The recently introduced graphical continuous Lyapunov models provide a new approach to statistical modeling of correlated multivariate data. The models view each observation as a one-time cross-sectional snapshot of a multivariate dynamic process in equilibrium. The covariance matrix for the data is obtained by solving a continuous Lyapunov equation that is parametrized by the drift matrix of the dynamic process. In this context, different statistical models postulate different sparsity patterns in the drift matrix, and it becomes a crucial problem to clarify whether a given sparsity assumption allows one to uniquely recover the drift matrix parameters from the covariance matrix of the data. We study this identifiability problem by representing sparsity patterns by directed graphs. Our main result proves that the drift matrix is globally identifiable if and only if the graph for the sparsity pattern is simple (i.e., does not contain directed two-cycles). Moreover, we present a necessary condition for generic identifiability and provide a computational classification of small graphs with up to 5 nodes.

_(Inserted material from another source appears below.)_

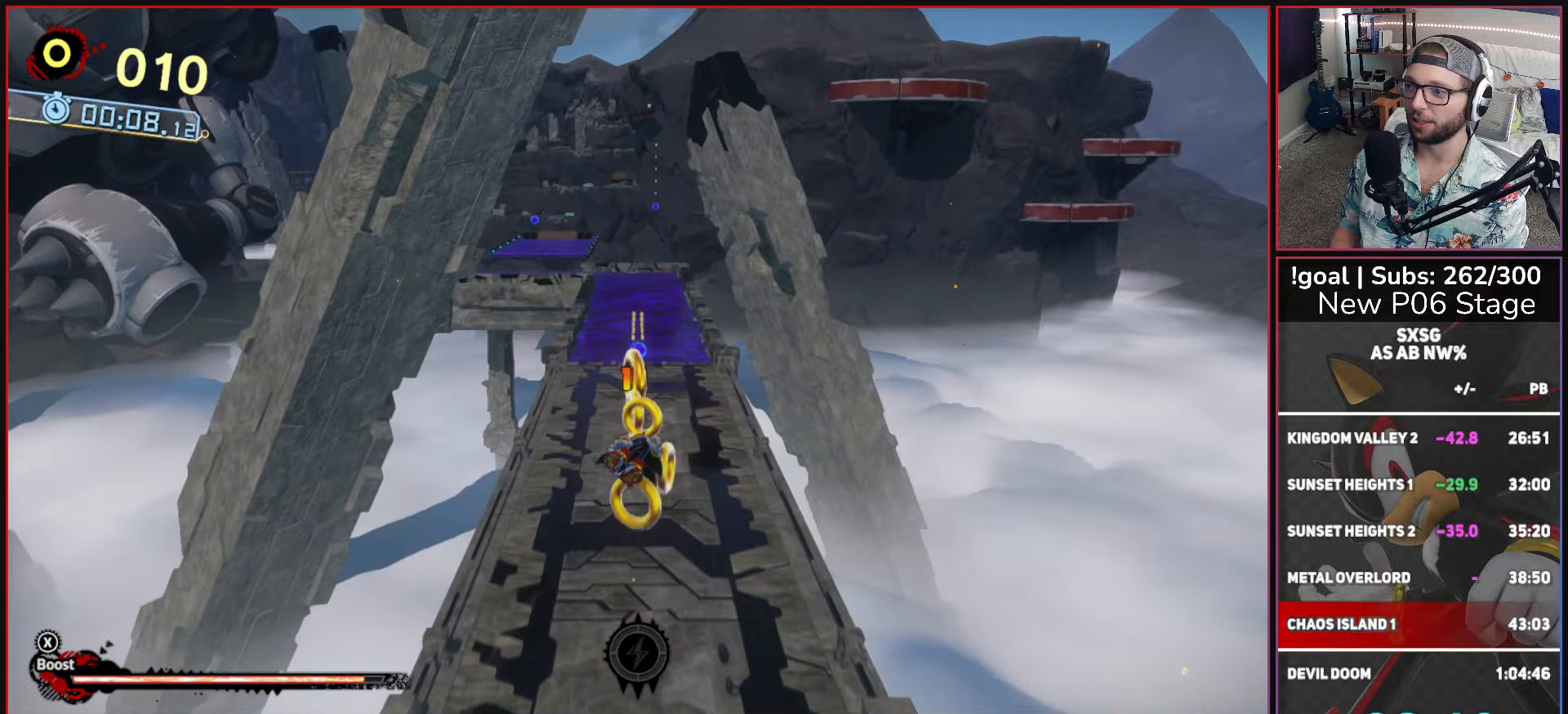
{"buttons": ["X"], "left_stick": "up", "right_stick": "center", "events": []}
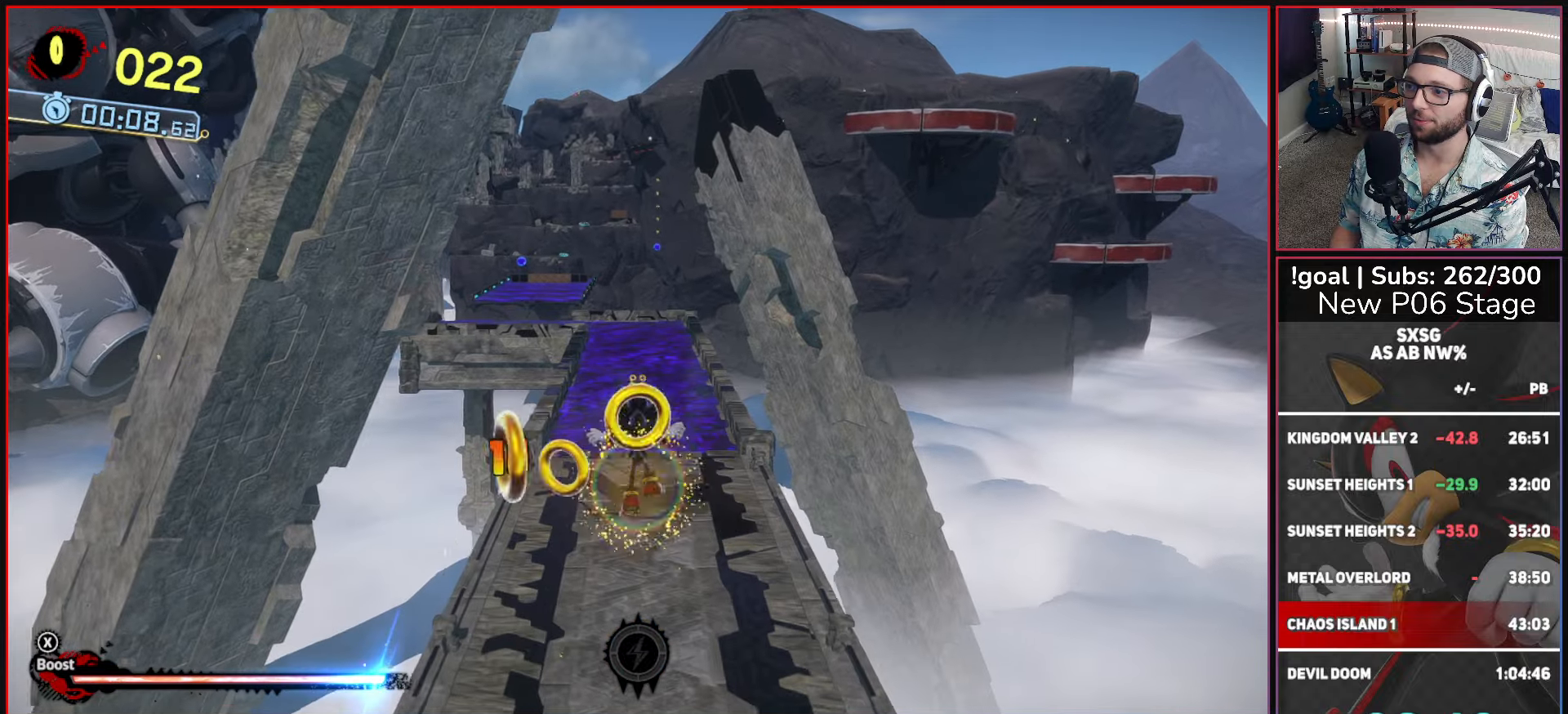
{"buttons": [], "left_stick": "up", "right_stick": "center", "events": [[266, "X", "up"]]}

翻译：近期提出的图形化连续Lyapunov模型为相关多元数据的统计建模提供了一种新方法。该模型将每个观测视为处于平衡态的多元动态过程的一次横截面快照。数据协方差矩阵通过求解由动态过程漂移矩阵参数化的连续Lyapunov方程获得。在此框架下，不同统计模型对漂移矩阵设置不同的稀疏模式，因此关键问题在于明确给定的稀疏假设是否允许从数据协方差矩阵唯一恢复漂移矩阵参数。我们通过有向图表示稀疏模式来研究这一可辨识性问题。主要结果表明：当且仅当稀疏模式对应的图为简单图（即不包含双向二环）时，漂移矩阵具有全局可辨识性。此外，我们给出了通用可辨识性的必要条件，并提供了包含至多5个节点的小型图的计算分类结果。